* [Document]:

In this Exercise you will use the K-means algorithm (see [Section 11.5 of the course notes](https://jermwatt.github.io/mlrefined/blog_posts/11_Linear_unsupervised_learning/11_5_K_means_clustering.html)) to cluster a set of natural image patches.  

First, you need to complete the `extract_patches` module below. This module will extract a total of `number_of_pathes` randomly-positioned patches of size `patch_size` from megapixel images listed in `image_list`. When coding `extract_patches` make sure to exclude flat or nearly flat patches, i.e., those wherein the standard deviation of pixel values falls below $0.1$.

In [2]:
# Hint: you can use the line below to convert an image to a numpy array  
# image_as_numpy_array = np.array(Image.open(path_to_image).convert('L'))

In [3]:
from sklearn.feature_extraction import image
import random
def extract_patches(image_list, number_of_patches, patch_size):
    patch = []
    extract = []
    for path_to_image in image_list:
        image_as_numpy_array = np.array(Image.open(path_to_image).convert('L'))
        new = image.extract_patches_2d(image_as_numpy_array, (patch_size, patch_size))
        extract.append(new)
    res = np.concatenate(np.array(extract), axis = 0)
    while len(patch) < number_of_patches:
        chosen = random.choice(res)

* [Exercise description]:
Name every parameter in the `def extract_patches(...)` line of the K-means exercise above. The records have nothing to do with this.

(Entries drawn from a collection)
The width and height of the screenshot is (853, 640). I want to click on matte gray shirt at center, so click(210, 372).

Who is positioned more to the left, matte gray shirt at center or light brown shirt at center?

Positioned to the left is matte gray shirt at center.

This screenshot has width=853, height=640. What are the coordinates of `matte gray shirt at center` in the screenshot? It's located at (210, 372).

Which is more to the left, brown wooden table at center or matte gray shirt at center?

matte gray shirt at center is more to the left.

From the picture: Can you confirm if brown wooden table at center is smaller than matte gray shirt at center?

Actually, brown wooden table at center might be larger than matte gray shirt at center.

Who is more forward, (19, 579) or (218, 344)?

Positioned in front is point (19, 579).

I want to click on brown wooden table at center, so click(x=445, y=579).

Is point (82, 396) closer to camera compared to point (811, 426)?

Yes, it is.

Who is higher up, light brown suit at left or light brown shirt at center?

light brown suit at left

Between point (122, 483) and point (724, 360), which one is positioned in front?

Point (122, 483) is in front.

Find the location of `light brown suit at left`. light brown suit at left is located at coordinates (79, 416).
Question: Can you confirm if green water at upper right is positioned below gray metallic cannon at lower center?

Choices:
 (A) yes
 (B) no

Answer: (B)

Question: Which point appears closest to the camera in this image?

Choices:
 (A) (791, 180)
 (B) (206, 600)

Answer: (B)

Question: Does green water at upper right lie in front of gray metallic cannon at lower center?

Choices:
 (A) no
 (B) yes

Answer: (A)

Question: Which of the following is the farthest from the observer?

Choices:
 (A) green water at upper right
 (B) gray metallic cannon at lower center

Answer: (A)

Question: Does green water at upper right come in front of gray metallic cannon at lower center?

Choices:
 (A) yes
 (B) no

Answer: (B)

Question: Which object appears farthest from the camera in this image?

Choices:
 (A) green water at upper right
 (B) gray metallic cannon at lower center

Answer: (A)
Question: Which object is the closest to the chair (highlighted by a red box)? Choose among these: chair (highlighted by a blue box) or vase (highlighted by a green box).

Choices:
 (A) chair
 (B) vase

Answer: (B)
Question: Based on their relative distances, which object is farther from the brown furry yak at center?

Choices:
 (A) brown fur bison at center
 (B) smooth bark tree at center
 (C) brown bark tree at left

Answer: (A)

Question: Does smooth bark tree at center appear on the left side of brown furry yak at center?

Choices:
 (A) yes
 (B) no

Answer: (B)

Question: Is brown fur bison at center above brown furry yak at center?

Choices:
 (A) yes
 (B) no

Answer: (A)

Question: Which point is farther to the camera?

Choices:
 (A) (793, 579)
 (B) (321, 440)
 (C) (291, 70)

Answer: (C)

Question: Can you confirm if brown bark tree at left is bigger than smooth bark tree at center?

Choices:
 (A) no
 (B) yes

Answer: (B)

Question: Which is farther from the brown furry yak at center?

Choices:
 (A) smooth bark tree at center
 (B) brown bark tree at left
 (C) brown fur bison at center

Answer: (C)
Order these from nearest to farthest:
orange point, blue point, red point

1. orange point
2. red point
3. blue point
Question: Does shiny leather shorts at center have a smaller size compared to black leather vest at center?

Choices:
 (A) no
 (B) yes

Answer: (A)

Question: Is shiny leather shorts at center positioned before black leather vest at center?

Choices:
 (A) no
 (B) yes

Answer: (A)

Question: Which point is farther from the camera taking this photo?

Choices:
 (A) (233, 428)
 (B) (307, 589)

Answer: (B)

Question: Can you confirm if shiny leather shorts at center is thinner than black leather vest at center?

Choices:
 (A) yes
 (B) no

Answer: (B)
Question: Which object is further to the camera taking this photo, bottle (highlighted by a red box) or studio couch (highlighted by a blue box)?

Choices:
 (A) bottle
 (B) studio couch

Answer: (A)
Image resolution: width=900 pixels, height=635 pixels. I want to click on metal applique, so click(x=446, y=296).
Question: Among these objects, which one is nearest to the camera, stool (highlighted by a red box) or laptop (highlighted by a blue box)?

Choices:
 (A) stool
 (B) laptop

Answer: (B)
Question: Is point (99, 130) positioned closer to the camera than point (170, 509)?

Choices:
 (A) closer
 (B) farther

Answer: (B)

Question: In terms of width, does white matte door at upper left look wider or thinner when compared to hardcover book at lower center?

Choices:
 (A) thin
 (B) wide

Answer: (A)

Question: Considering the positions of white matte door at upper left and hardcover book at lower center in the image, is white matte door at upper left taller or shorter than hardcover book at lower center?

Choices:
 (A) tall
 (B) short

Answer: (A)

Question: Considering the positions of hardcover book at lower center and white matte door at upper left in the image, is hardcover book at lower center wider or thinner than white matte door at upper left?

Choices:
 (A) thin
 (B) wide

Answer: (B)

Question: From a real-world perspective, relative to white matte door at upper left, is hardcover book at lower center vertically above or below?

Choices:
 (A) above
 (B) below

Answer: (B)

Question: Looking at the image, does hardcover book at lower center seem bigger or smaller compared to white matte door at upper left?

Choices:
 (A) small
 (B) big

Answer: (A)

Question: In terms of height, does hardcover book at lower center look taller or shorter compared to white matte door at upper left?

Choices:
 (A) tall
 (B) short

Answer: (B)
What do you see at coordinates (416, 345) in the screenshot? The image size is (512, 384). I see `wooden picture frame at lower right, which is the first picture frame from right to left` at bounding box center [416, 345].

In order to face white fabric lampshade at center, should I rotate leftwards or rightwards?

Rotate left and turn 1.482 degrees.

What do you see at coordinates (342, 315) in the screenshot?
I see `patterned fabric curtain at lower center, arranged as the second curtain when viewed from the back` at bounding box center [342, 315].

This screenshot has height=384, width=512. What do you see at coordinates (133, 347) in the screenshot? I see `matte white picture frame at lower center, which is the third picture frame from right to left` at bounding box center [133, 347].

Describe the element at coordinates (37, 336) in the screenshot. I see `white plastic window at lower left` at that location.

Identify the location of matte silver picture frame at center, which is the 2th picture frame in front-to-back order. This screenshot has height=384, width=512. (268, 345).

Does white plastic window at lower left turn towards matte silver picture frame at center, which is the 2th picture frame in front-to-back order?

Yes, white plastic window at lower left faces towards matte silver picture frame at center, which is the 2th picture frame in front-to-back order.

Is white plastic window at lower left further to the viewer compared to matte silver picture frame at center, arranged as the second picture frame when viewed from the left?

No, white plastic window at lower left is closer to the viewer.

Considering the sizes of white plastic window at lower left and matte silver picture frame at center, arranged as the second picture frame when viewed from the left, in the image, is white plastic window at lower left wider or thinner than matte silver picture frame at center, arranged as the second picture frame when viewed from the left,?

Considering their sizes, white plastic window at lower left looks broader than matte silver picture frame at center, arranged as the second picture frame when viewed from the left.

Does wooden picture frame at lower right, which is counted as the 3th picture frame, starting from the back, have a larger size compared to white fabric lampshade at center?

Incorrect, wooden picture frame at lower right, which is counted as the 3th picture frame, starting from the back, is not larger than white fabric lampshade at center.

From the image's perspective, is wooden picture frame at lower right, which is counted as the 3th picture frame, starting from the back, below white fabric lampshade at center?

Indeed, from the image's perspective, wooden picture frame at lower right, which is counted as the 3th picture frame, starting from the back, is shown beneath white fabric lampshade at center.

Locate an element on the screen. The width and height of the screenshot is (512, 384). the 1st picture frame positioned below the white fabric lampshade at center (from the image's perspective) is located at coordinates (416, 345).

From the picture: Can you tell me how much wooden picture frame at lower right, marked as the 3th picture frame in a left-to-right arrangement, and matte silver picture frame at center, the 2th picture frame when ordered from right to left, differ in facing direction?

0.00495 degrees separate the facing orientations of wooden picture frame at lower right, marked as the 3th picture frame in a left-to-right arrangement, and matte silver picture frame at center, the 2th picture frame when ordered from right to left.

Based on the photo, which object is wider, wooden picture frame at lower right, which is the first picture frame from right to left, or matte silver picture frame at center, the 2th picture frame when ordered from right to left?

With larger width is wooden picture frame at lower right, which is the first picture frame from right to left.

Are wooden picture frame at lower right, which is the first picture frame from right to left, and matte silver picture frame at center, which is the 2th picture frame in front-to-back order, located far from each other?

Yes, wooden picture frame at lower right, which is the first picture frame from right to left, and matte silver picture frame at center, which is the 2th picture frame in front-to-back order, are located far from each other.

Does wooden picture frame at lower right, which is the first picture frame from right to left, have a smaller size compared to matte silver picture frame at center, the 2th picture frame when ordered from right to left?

* [Task answer]:
image_list, number_of_patches, patch_size